*** PROVIDED DATA ***
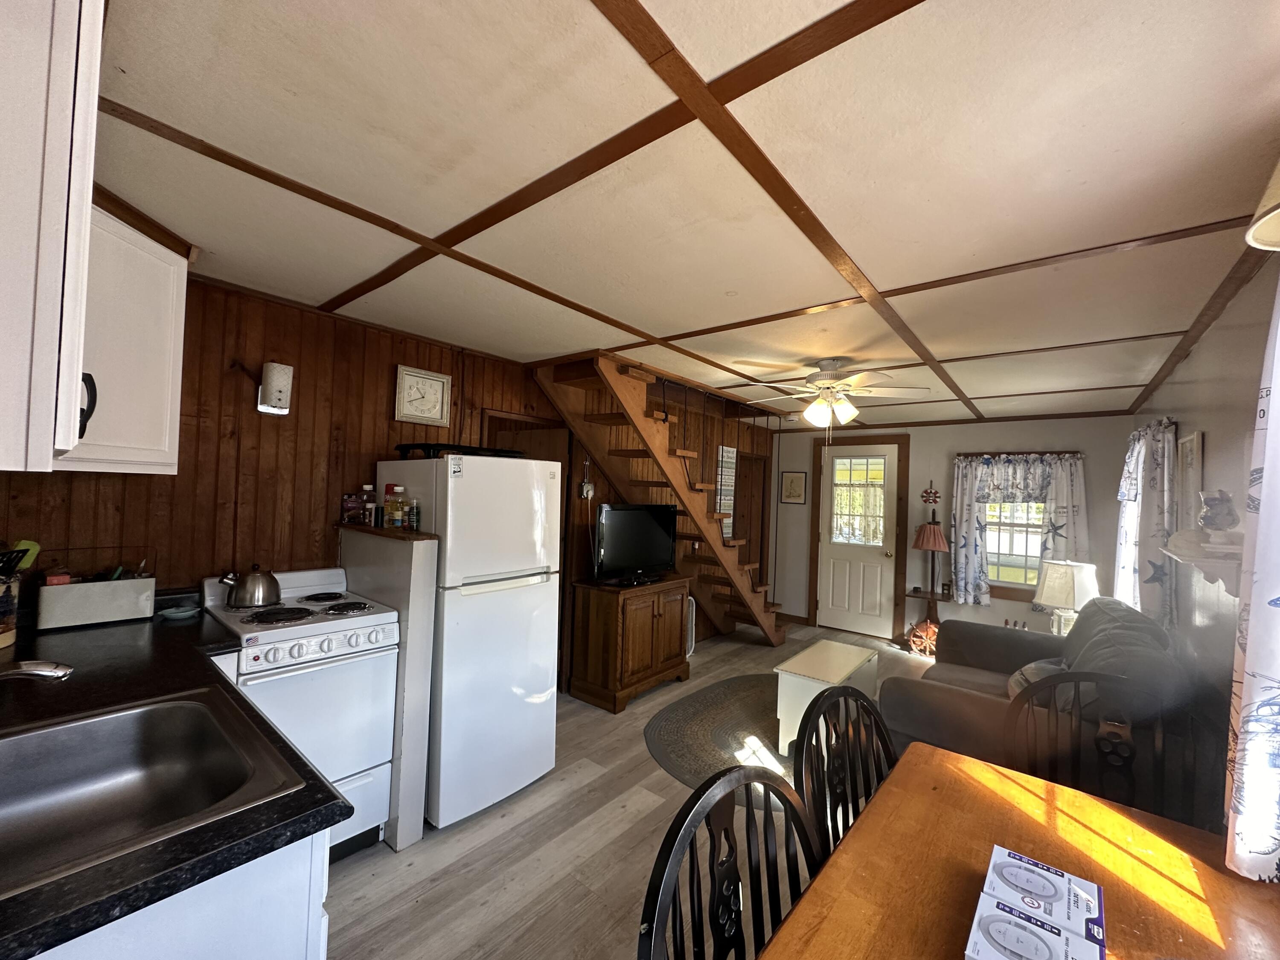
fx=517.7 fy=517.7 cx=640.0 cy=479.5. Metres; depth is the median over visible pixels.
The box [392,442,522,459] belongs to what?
black tray
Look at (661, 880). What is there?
dining chair
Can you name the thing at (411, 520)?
bottle
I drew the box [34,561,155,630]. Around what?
storage box
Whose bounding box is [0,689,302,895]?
sink
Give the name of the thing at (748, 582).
staircase
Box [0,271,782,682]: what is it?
wood paneled wall
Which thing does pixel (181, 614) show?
spoon rest
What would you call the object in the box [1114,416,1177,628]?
curtain
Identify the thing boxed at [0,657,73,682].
faucet
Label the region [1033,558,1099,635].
table lamp
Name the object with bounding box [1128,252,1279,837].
right wall
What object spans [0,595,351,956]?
countertop
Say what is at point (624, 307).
ceiling
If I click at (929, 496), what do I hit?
wall ornament
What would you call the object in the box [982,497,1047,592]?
window
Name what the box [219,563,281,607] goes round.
kettle
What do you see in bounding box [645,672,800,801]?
rug
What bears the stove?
on the floor
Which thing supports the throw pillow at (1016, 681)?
on the sofa
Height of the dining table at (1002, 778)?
0.734 m
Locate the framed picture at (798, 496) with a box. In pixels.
[779,470,806,504]
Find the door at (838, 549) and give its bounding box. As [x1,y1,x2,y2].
[814,436,898,639]
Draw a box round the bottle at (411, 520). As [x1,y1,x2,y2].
[407,498,420,531]
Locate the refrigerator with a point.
(478, 598)
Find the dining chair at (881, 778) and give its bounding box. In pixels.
[791,684,896,863]
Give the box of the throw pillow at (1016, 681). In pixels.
[1006,657,1068,702]
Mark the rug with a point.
(700, 703)
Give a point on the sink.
(126, 738)
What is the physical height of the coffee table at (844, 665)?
0.439 m
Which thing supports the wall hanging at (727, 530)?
attached to the wood paneled wall at (287, 431)
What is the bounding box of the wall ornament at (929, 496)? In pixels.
[920,482,940,505]
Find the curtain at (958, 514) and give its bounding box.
[947,450,1090,608]
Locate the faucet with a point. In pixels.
(51, 673)
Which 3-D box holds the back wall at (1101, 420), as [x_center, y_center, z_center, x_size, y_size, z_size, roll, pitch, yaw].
[2.978,0.547,5.491,3.553,2.377,0.142,1,-1,39]
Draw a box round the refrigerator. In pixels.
[372,453,561,832]
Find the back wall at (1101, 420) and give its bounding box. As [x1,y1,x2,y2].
[775,413,1143,645]
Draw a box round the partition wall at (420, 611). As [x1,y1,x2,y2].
[339,523,437,848]
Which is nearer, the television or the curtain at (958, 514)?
the television
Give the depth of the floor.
2.07 m
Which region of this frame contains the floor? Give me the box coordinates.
[311,623,964,959]
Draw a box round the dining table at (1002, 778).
[756,739,1279,959]
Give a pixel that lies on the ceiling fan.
(812, 415)
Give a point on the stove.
(295, 652)
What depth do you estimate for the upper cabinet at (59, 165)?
0.76 m
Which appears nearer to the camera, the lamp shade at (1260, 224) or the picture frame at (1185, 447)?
the lamp shade at (1260, 224)
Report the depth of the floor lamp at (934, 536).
5.12 m
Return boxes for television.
[592,503,678,584]
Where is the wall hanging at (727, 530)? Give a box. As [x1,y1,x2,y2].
[715,444,737,539]
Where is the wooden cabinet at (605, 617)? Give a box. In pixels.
[569,574,692,711]
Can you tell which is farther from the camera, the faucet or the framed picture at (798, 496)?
the framed picture at (798, 496)
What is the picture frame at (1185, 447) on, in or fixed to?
attached to the right wall at (1214, 434)
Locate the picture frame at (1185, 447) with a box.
[1177,430,1204,530]
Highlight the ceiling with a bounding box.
[80,0,1279,429]
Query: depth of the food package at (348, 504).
2.61 m
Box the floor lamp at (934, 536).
[907,510,950,650]
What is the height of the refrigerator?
1.642 m
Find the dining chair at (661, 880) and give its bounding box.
*** End of PROVIDED DATA ***
### WORK INSTRUCTION
Give the data again exactly as written, with all pictures left out.

### TASK RESPONSE
fx=517.7 fy=517.7 cx=640.0 cy=479.5. Metres; depth is the median over visible pixels.
The box [392,442,522,459] belongs to what?
black tray
Look at (661, 880). What is there?
dining chair
Can you name the thing at (411, 520)?
bottle
I drew the box [34,561,155,630]. Around what?
storage box
Whose bounding box is [0,689,302,895]?
sink
Give the name of the thing at (748, 582).
staircase
Box [0,271,782,682]: what is it?
wood paneled wall
Which thing does pixel (181, 614) show?
spoon rest
What would you call the object in the box [1114,416,1177,628]?
curtain
Identify the thing boxed at [0,657,73,682].
faucet
Label the region [1033,558,1099,635].
table lamp
Name the object with bounding box [1128,252,1279,837].
right wall
What object spans [0,595,351,956]?
countertop
Say what is at point (624, 307).
ceiling
If I click at (929, 496), what do I hit?
wall ornament
What would you call the object in the box [982,497,1047,592]?
window
Name what the box [219,563,281,607] goes round.
kettle
What do you see in bounding box [645,672,800,801]?
rug
What bears the stove?
on the floor
Which thing supports the throw pillow at (1016, 681)?
on the sofa
Height of the dining table at (1002, 778)?
0.734 m
Locate the framed picture at (798, 496) with a box. In pixels.
[779,470,806,504]
Find the door at (838, 549) and give its bounding box. As [x1,y1,x2,y2].
[814,436,898,639]
Draw a box round the bottle at (411, 520). As [x1,y1,x2,y2].
[407,498,420,531]
Locate the refrigerator with a point.
(478, 598)
Find the dining chair at (881, 778) and give its bounding box. In pixels.
[791,684,896,863]
Give the box of the throw pillow at (1016, 681). In pixels.
[1006,657,1068,702]
Mark the rug with a point.
(700, 703)
Give a point on the sink.
(126, 738)
What is the physical height of the coffee table at (844, 665)?
0.439 m
Which thing supports the wall hanging at (727, 530)?
attached to the wood paneled wall at (287, 431)
What is the bounding box of the wall ornament at (929, 496)? In pixels.
[920,482,940,505]
Find the curtain at (958, 514) and give its bounding box.
[947,450,1090,608]
Locate the faucet with a point. In pixels.
(51, 673)
Which 3-D box holds the back wall at (1101, 420), as [x_center, y_center, z_center, x_size, y_size, z_size, roll, pitch, yaw].
[2.978,0.547,5.491,3.553,2.377,0.142,1,-1,39]
Draw a box round the refrigerator. In pixels.
[372,453,561,832]
Find the back wall at (1101, 420) and give its bounding box. As [x1,y1,x2,y2].
[775,413,1143,645]
Draw a box round the partition wall at (420, 611). As [x1,y1,x2,y2].
[339,523,437,848]
Which is nearer, the television or the curtain at (958, 514)?
the television
Give the depth of the floor.
2.07 m
Which region of this frame contains the floor? Give me the box coordinates.
[311,623,964,959]
Draw a box round the dining table at (1002, 778).
[756,739,1279,959]
Give a pixel that lies on the ceiling fan.
(812, 415)
Give a point on the stove.
(295, 652)
What depth do you estimate for the upper cabinet at (59, 165)?
0.76 m
Which appears nearer to the camera, the lamp shade at (1260, 224) or the picture frame at (1185, 447)?
the lamp shade at (1260, 224)
Report the depth of the floor lamp at (934, 536).
5.12 m
Return boxes for television.
[592,503,678,584]
Where is the wall hanging at (727, 530)? Give a box. As [x1,y1,x2,y2].
[715,444,737,539]
Where is the wooden cabinet at (605, 617)? Give a box. In pixels.
[569,574,692,711]
Can you tell which is farther from the camera, the faucet or the framed picture at (798, 496)?
the framed picture at (798, 496)
What is the picture frame at (1185, 447) on, in or fixed to?
attached to the right wall at (1214, 434)
Locate the picture frame at (1185, 447) with a box.
[1177,430,1204,530]
Highlight the ceiling with a bounding box.
[80,0,1279,429]
Query: depth of the food package at (348, 504).
2.61 m
Box the floor lamp at (934, 536).
[907,510,950,650]
What is the height of the refrigerator?
1.642 m
Find the dining chair at (661, 880) and give its bounding box.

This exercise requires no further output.